10 yıl süren bir tutsaklıktan sonra cezaevinden çıkar çıkmaz yine göreve koştun. Kısa süre Adana bölgesinde çalıştıktan sonra Yazı Kurulu üyeliği bekliyordu seni. Mücadelenin farklı bir cephesiydi bu, ama sen bu cephenin de yabancısı değildin. Daha önceleri de İhtilalci Komünist ve Orak Çekiç’e yazmıştın. Devrimci Proletarya’ya çok emeğin geçmişti. Ayrıca daha çok şey yapmak istiyordun. Dergiyi biçim ve içerik açısından geliştirmek, istenen periyoda oturtmak, yeni boyutlar kazandırmak amacıyla bir dizi plan ve proje vardı kafanda. Önümüzde yapacak çok iş vardı ama, bu senin son yaptığın olmadı.

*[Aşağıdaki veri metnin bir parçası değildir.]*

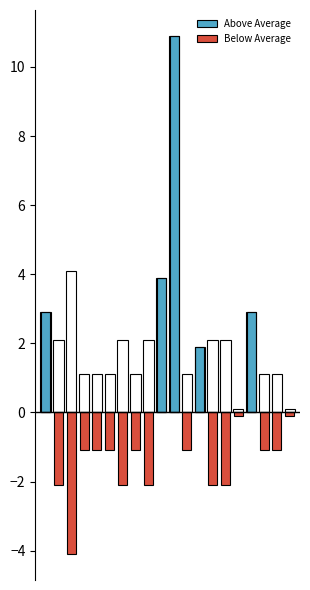

How many data points in Below Average are less than -1?

13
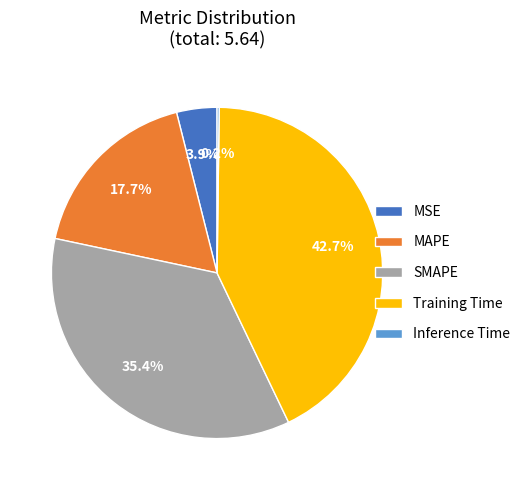

Combined, do Training Time and MSE account for over 50%?

No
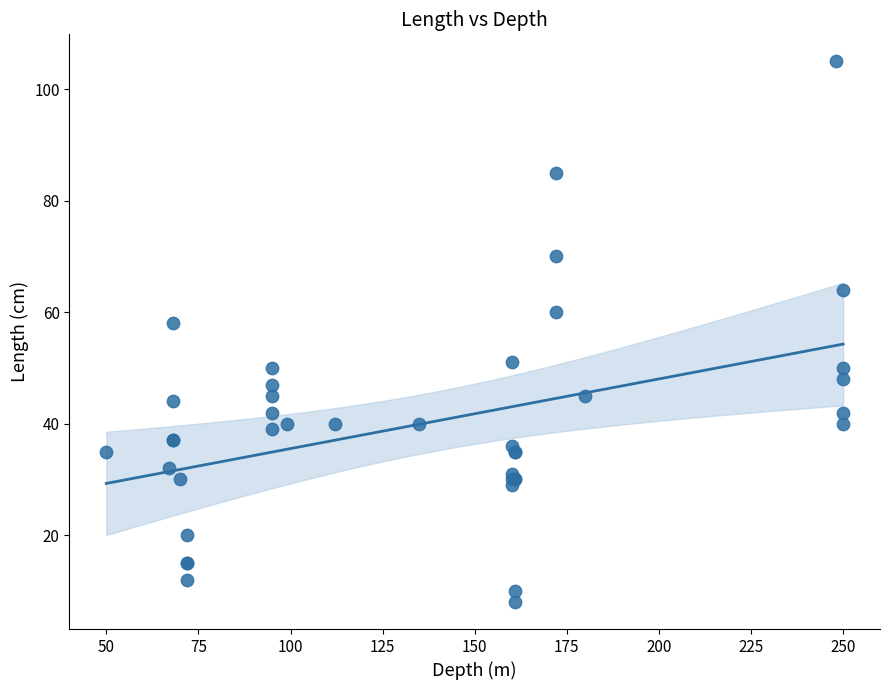

What Y value in the scatter plot is closest to 56?

58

Tam da yeni adımlar ve atılımlar arifesinde iken, üstelik kavganın her cephede kızıştığı, senin gibi zengin deneyim sahibi önder komünistlere olan ihtiyacın kavurucu bir hal aldığı bir dönemde böyle bırakıp gitmek var mıydı?.. Mücadeleyi ve örgütü yarı yolda bırakmak yazmazdı halbuki senin kitabında. Kavga kaçkını “molozlar”a bu yüzden öfke duymaz mıydın?
Emperyalizmin derinleşen bunalımı üzerine genişçe bir makale hazırlıyordun. Bu sayıya yetiştirebilmek için son günlerde epey uykusuz kalmıştın. Şaban‘ı ve Remzi‘yi yitirmenin üzüntüsü bu yorgunluğun üzerine bindi. Bir de büronun işleri, karşılaştığımız aksilikler, aksaklıklar… üzerinize gelen o otobüsü neden zamanında farkedemediğinizi kestirebiliyor insan. Tabii, yıllarca hücreler ve daracık koğuşlarda geçen cezaevi yaşamının trafik konusunda kimi duyarlılık ve reflekslerimizi köreltmiş olmasının rolünü de unutmamak gerekiyor. “Ölüm adın kalleş olsun…” denmez de ne denir bu durumda.
Ama gözün arkada kalmasın… Ne senin ne Şaban’ın ne de Remzi’nin… Taşıdığınız bayrak bugüne dek düşmedi ve düşmez bundan sonra da… Rahat uyuyun.